MOLLY BLOOM, THE CIRCULAR WOMAN
Amy Britton reviews Ulysses by James Joyce

Did James Joyce’s creation, Molly Bloom, ever taste her own menstrual blood? Why would this concept even be considered? It is being considered because she probably did…

Ulysses is a novel which sought to challenge boundaries of all kinds, and did so successfully, from its use of the English language to create something new to the uproar its sexual content caused. Furthermore, James Joyce liberated not only language from its restraints but also one of the most studied and analysed figures in the history of literature, Molly Bloom, so extensively analysed due to the famous interior monologue which ends “Ulysses.”

Molly is a sexually liberated woman, considering her affair with Blaize and the act of masturbation which accompanies her interior monologue. But her liberation is about so much more than this basic sexuality. Her interior monologue is almost entirely without punctuation. Most of the restrictions placed on the English language stem from grammar and punctuation; by removing them from Molly’s monologue Joyce frees both himself as writer and Molly as character , allowing his thoughts to follow a free path which mirrors her excited thoughts, captured through this technique. Her thoughts and ideas have all blended into one in a typical Modernist use of stream of consciousness; the asexuality of some of her thoughts, combined with the sensuality of others and the act of masturbation, treats sex as an everyday act which can be combined with more everyday, at times “typically feminine” activities. It is this element of indifference, paradoxically combined with her sexual excitement, which contributes to her liberation. The monologue also gives a full insight into Molly’s mind and thus gives her a full identity (in a novel published in 1922 and set in 1904 this was not the glib action that it would be nowadays) – Brian Moore even wrote the novel “I Am Mary Dunne” in response, in which a woman searches for her own true identity using Molly’s monologue as a starting point. It would appear that she is both everywoman and inspiration.

One of the key things that Joyce does is give Molly the last word. The last word, famously, is “yes.” Like Yeats, Joyce was inspired by cycles. His main influence here is the eighteenth century Italian philosopher Giambattista Vico and his theory of the four stage circular process of human time – Joyce saw his own generation as in the final stage which would join up the cycle back to the first stage. But later, in the twentieth century, cycles would gain a new role – in 1970 the publication of The Female Eunuch and a dawning of a new age of liberation would create the idea of the circular woman and cycles became a part of feminism.
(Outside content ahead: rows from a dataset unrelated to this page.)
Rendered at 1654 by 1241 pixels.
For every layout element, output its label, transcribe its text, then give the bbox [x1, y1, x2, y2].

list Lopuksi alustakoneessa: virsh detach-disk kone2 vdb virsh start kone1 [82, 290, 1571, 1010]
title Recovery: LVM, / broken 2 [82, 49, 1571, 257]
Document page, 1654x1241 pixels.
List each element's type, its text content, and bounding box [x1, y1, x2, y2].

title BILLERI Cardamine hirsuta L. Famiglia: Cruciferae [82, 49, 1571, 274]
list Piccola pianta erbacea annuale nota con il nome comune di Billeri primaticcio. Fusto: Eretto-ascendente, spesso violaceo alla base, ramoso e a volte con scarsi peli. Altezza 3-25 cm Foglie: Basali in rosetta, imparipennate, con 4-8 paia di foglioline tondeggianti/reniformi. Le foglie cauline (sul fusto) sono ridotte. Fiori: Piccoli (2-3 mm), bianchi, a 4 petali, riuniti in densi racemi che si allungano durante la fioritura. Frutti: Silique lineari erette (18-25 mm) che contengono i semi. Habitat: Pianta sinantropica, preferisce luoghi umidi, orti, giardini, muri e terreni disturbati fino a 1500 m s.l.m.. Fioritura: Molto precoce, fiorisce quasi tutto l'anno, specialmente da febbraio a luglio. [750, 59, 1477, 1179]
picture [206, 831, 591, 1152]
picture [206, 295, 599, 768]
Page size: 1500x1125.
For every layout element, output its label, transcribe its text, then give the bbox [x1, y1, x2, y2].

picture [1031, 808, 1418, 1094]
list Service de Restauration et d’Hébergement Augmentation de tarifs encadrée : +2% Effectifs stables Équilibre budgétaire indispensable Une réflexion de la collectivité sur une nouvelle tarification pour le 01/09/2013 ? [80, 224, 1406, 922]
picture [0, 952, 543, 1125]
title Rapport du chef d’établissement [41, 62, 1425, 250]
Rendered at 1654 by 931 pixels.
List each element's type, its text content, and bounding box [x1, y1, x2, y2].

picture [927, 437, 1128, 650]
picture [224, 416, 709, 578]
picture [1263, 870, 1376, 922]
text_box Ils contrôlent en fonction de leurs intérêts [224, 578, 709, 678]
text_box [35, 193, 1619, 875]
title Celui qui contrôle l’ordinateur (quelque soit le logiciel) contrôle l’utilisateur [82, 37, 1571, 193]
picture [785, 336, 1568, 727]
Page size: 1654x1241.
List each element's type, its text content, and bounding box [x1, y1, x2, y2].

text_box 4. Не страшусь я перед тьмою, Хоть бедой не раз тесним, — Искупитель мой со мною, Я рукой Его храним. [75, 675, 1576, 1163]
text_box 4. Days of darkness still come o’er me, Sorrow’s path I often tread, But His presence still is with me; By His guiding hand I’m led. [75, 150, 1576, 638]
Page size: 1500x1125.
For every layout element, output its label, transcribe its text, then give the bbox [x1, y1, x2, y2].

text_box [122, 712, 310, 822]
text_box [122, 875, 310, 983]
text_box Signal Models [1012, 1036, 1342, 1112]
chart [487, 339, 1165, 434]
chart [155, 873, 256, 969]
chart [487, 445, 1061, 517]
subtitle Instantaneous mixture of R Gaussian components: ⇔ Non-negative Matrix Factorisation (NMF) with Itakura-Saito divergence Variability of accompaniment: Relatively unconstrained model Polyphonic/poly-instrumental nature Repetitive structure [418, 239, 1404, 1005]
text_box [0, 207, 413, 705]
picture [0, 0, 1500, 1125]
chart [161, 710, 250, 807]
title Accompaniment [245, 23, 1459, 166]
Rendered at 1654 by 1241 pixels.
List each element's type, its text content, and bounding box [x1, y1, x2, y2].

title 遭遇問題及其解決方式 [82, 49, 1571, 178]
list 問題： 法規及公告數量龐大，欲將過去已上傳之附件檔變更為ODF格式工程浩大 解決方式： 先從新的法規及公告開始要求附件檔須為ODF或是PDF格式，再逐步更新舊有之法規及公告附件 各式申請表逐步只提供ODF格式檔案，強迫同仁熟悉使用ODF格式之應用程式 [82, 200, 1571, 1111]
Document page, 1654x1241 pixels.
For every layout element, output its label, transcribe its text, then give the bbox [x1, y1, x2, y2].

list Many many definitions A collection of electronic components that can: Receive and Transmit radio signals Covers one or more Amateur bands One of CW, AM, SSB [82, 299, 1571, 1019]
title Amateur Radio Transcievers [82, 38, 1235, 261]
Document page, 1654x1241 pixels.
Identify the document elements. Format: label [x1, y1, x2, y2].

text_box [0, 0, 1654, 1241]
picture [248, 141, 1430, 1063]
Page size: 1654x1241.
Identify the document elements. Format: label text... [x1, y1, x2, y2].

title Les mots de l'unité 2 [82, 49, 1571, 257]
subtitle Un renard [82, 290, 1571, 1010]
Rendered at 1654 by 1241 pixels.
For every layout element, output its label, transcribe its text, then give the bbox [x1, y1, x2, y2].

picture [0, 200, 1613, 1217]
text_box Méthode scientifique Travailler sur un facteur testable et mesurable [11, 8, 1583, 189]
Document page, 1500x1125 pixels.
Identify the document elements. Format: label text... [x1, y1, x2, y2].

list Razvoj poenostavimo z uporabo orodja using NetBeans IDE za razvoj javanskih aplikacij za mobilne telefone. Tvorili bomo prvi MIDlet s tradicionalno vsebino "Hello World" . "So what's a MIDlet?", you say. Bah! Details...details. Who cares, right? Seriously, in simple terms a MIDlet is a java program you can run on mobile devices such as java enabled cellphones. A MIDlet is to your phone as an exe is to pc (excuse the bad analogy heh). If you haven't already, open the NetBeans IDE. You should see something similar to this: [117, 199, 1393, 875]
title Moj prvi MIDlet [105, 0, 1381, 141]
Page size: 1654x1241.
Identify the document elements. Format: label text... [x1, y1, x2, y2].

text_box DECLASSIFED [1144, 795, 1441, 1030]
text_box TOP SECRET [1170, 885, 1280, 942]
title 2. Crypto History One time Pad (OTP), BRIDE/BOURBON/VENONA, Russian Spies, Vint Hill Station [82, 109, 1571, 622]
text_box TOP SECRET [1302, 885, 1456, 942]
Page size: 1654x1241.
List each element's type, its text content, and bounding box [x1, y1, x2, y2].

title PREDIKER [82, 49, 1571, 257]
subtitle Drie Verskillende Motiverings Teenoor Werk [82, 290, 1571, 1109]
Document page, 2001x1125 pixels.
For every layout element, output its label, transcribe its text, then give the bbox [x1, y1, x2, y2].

Joyce uses the cyclical technique to build an interesting structure in Ulysses, and Molly is the key character to this. Molly’s last word (and the last word of the novel) is “yes” (the ecstasy of Molly’s orgasm) reversing the letters ‘s’ and ‘y’ of the final word ‘statetly’ to build a new beginning – here the woman is placed both on the cusp of a triumphant turn of history but also making her the kind of circular woman which would later interest twentieth century feminists.

Molly is a kind of creatio ex nihilo character who had she been created later could have been seen as a product of the Greer generation. As it stands, Molly is the consummate circular woman, built out of language, who off the page was no doubt tasting her own menstrual blood. Later thought has given new life to one of the most interesting novels of the nineteen twenties.